About this task:
Return every line of the material that contains the string "cobertura", matching case exactly.
·····
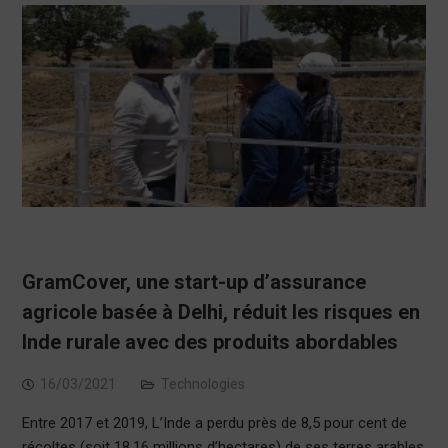
GramCover, une start-up d’assurance
agricole basée à Delhi, réduit les risques en
Inde rurale avec des produits abordables
16/03/2021
Technologies
Entre 2017 et 2019, L’Inde a perdu près de 8,5 pour cent de
récoltes (soit 18,16 millions d’hectares) de ses terres arables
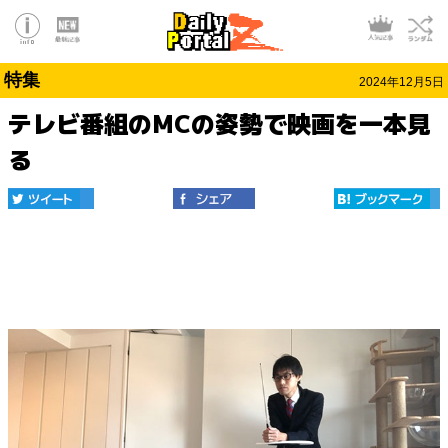
特集
2024年12月5日
テレビ番組のMCの姿勢で映画を一本見
る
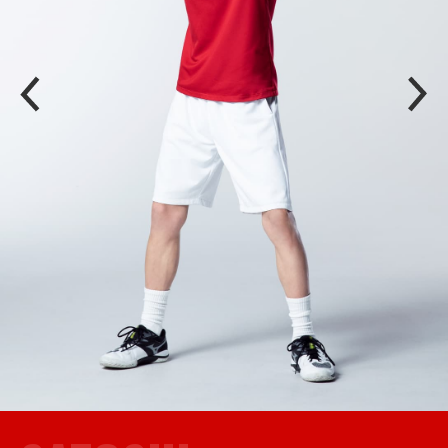
P
N
R
E
E
X
V
T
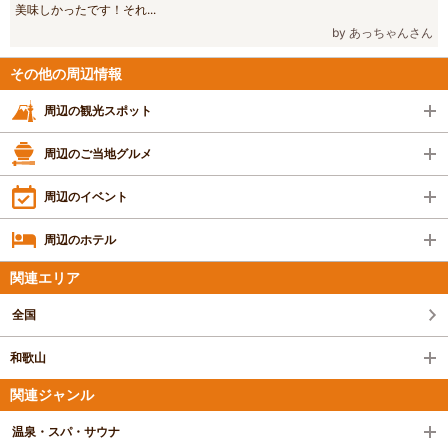
美味しかったです！それ...
by あっちゃんさん
その他の周辺情報
周辺の観光スポット
周辺のご当地グルメ
周辺のイベント
周辺のホテル
関連エリア
全国
和歌山
関連ジャンル
温泉・スパ・サウナ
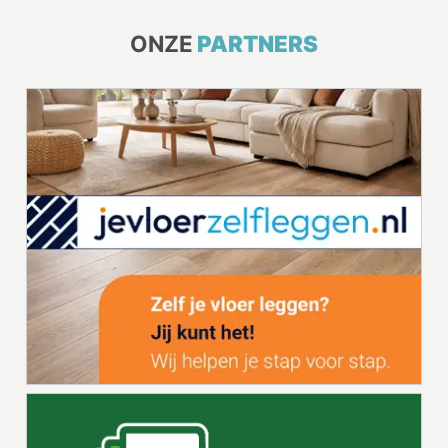
ONZE
PARTNERS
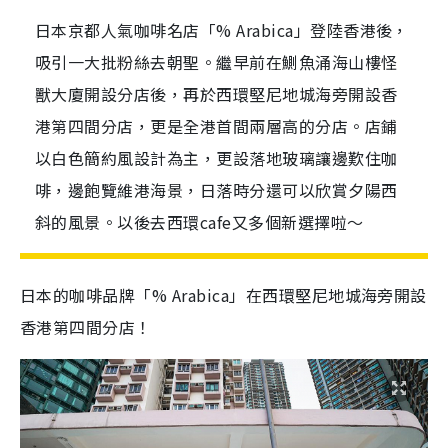
日本京都人氣咖啡名店「% Arabica」登陸香港後，
吸引一大批粉絲去朝聖。繼早前在鰂魚涌海山樓怪
獸大廈開設分店後，再於西環堅尼地城海旁開設香
港第四間分店，更是全港首間兩層高的分店。店鋪
以白色簡約風設計為主，更設落地玻璃讓邊歎住咖
啡，邊飽覽維港海景，日落時分還可以欣賞夕陽西
斜的風景。以後去西環cafe又多個新選擇啦～
日本的咖啡品牌「% Arabica」在西環堅尼地城海旁開設
香港第四間分店！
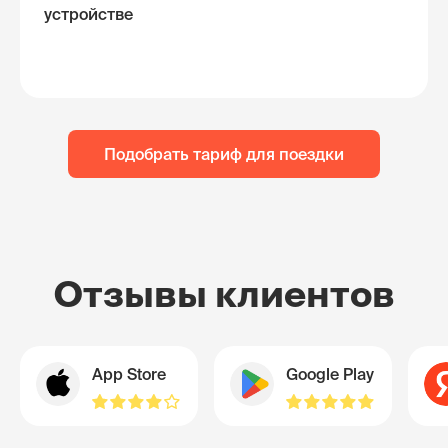
устройстве
Подобрать тариф для поездки
Отзывы клиентов
App Store
Google Play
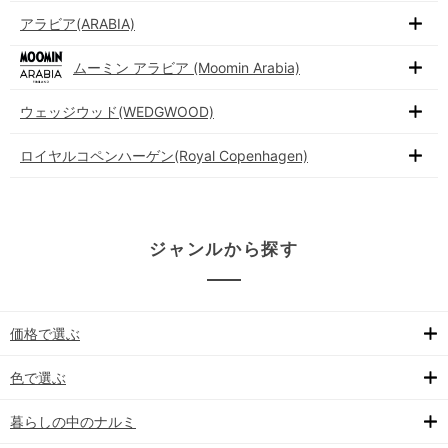
アラビア(ARABIA)
ムーミン アラビア (Moomin Arabia)
ウェッジウッド(WEDGWOOD)
ロイヤルコペンハーゲン(Royal Copenhagen)
ジャンルから探す
価格で選ぶ
色で選ぶ
暮らしの中のナルミ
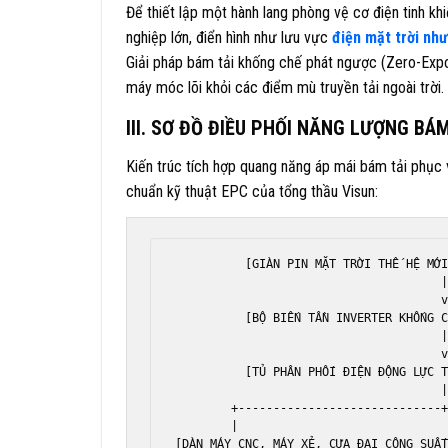
Để thiết lập một hành lang phòng vệ cơ điện tinh khiế
nghiệp lớn, điển hình như lưu vực
điện mặt trời nh
Giải pháp bám tải khống chế phát ngược (Zero-Expo
máy móc lõi khỏi các điểm mù truyền tải ngoài trời.
III. SƠ ĐỒ ĐIỀU PHỐI NĂNG LƯỢNG B
Kiến trúc tích hợp quang năng áp mái bám tải phục
chuẩn kỹ thuật EPC của tổng thầu Visun:
          [GIÀN PIN MẶT TRỜI THẾ HỆ MỚI
                                      |
                                      v
          [BỘ BIẾN TẦN INVERTER KHỐNG C
                                      |
                                      v
          [TỦ PHÂN PHỐI ĐIỆN ĐỘNG LỰC T
                                      |
        +-----------------------------+
        |                              
[DÀN MÁY CNC, MÁY XẺ, CƯA ĐẠI CÔNG SUẤT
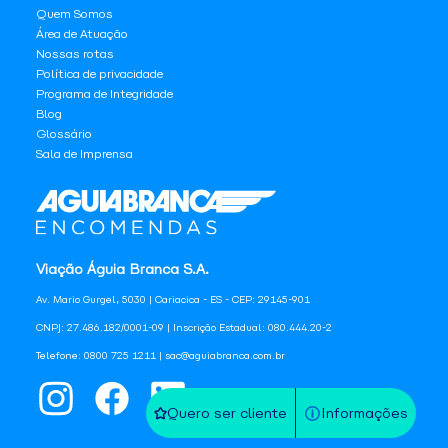
Quem Somos
Área de Atuação
Nossas rotas
Política de privacidade
Programa de Integridade
Blog
Glossário
Sala de Imprensa
Viação Águia Branca S.A.
Av. Mario Gurgel, 5030 | Cariacica - ES - CEP: 29145-901
CNPJ: 27.486.182/0001-09 | Inscrição Estadual: 080.444.20-2
Telefone: 0800 725 1211 | sac@aguiabranca.com.br
Quero ser cliente
Informações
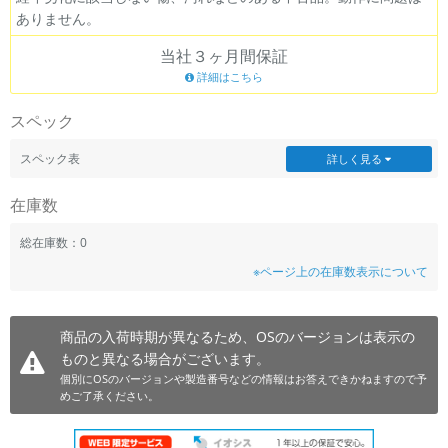
ありません。
~
当社３ヶ月間保証
容量
詳細はこちら
~
スペック
モニタサイズ
スペック表
詳しく見る
~
在庫数
価格
総在庫数：0
※ページ上の在庫数表示について
円 ～
円
商品の入荷時期が異なるため、OSのバージョンは表示の
ものと異なる場合がございます。
発売日
個別にOSのバージョンや製造番号などの情報はお答えできかねますので予
月 から
年
めご了承ください。
月 まで
年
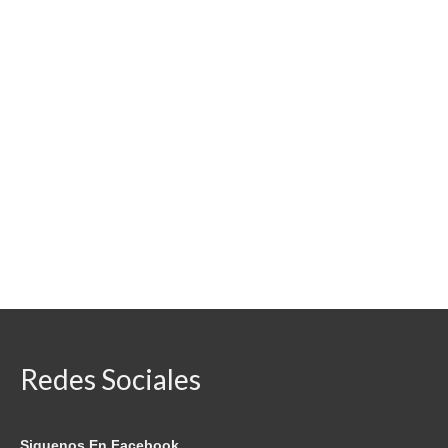
Redes Sociales
Siguenos En Facebook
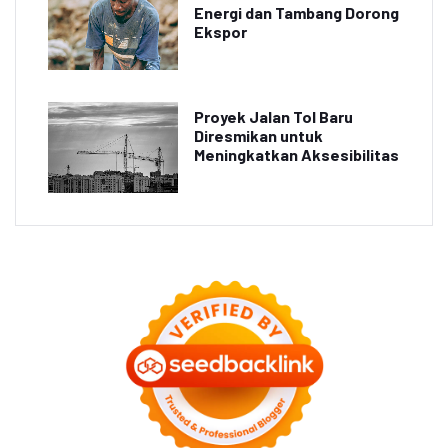
Energi dan Tambang Dorong
Ekspor
Proyek Jalan Tol Baru
Diresmikan untuk
Meningkatkan Aksesibilitas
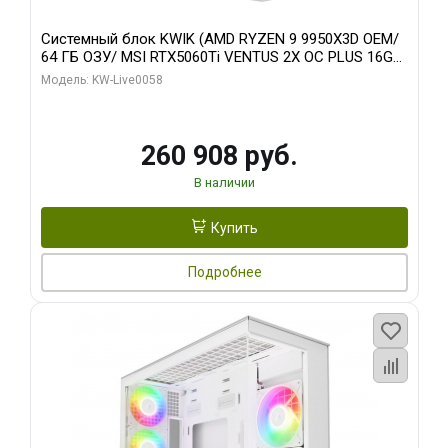
Системный блок KWIK (AMD RYZEN 9 9950X3D OEM/
64 ГБ ОЗУ/ MSI RTX5060Ti VENTUS 2X OC PLUS 16GB
GDDR7 128bit 3x/ 512 ГБ SSD)
Модель: KW-Live0058
260 908 руб.
В наличии
Купить
Подробнее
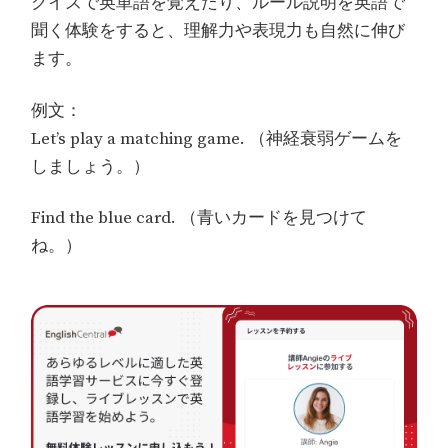
クイズで英単語を覚えたり、ルール説明を英語で
聞く体験をすると、理解力や表現力も自然に伸び
ます。
例文：
Let’s play a matching game. （神経衰弱ゲームを
しましょう。）
Find the blue card. （青いカードを見つけて
ね。）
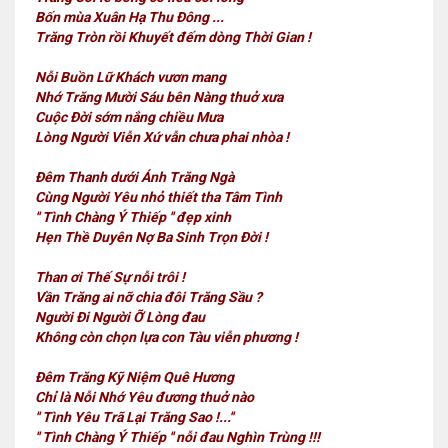
Bốn mùa Xuân Hạ Thu Đông ...
Trăng Tròn rồi Khuyết đếm dòng Thời Gian !
Nỗi Buồn Lữ Khách vươn mang
Nhớ Trăng Mười Sáu bên Nàng thuở xưa
Cuộc Đời sớm nắng chiều Mưa
Lòng Người Viễn Xứ vẫn chưa phai nhòa !
Đêm Thanh dưới Ánh Trăng Ngà
Cùng Người Yêu nhỏ thiết tha Tâm Tình
'' Tình Chàng Ý Thiếp '' đẹp xinh
Hẹn Thề Duyên Nợ Ba Sinh Trọn Đời !
Than ơi Thế Sự nỗi trôi !
Vần Trăng ai nỡ chia đôi Trăng Sầu ?
Người Đi Người Ỡ Lòng đau
Không còn chọn lựa con Tàu viễn phương !
Đêm Trăng Kỹ Niệm Quê Hương
Chỉ là Nỗi Nhớ Yêu đương thuở nào
'' Tình Yêu Trã Lại Trăng Sao !...''
'' Tình Chàng Ý Thiếp '' nỗi đau Nghìn Trùng !!!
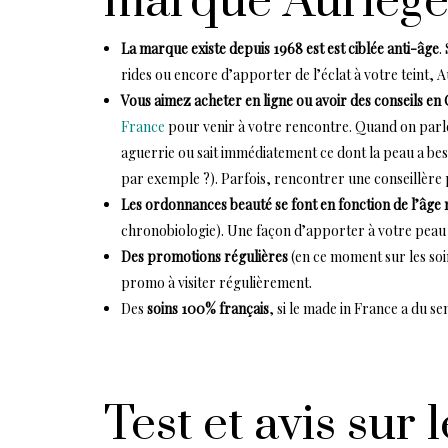
marque Auriège
La marque existe depuis 1968 est est ciblée anti-âge
.
rides ou encore d’apporter de l’éclat à votre teint,
Vous aimez acheter en ligne ou avoir des conseils en
France
pour venir à votre rencontre. Quand on parle
aguerrie ou sait immédiatement ce dont la peau a bes
par exemple ?). Parfois, rencontrer une conseillère p
Les ordonnances beauté se font en fonction de l’âge m
chronobiologie). Une façon d’apporter à votre peau l
Des promotions régulières
(en ce moment sur les soins
promo à visiter régulièrement.
Des
soins 100% français
, si le made in France a du s
Test et avis sur 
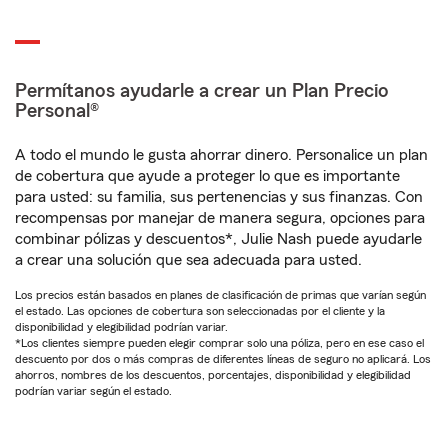
Permítanos ayudarle a crear un Plan Precio
Personal®
A todo el mundo le gusta ahorrar dinero. Personalice un plan
de cobertura que ayude a proteger lo que es importante
para usted: su familia, sus pertenencias y sus finanzas. Con
recompensas por manejar de manera segura, opciones para
combinar pólizas y descuentos*, Julie Nash puede ayudarle
a crear una solución que sea adecuada para usted.
Los precios están basados en planes de clasificación de primas que varían según
el estado. Las opciones de cobertura son seleccionadas por el cliente y la
disponibilidad y elegibilidad podrían variar.
*Los clientes siempre pueden elegir comprar solo una póliza, pero en ese caso el
descuento por dos o más compras de diferentes líneas de seguro no aplicará. Los
ahorros, nombres de los descuentos, porcentajes, disponibilidad y elegibilidad
podrían variar según el estado.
·····
Response:
de cobertura que ayude a proteger lo que es importante
el estado. Las opciones de cobertura son seleccionadas por el cliente y la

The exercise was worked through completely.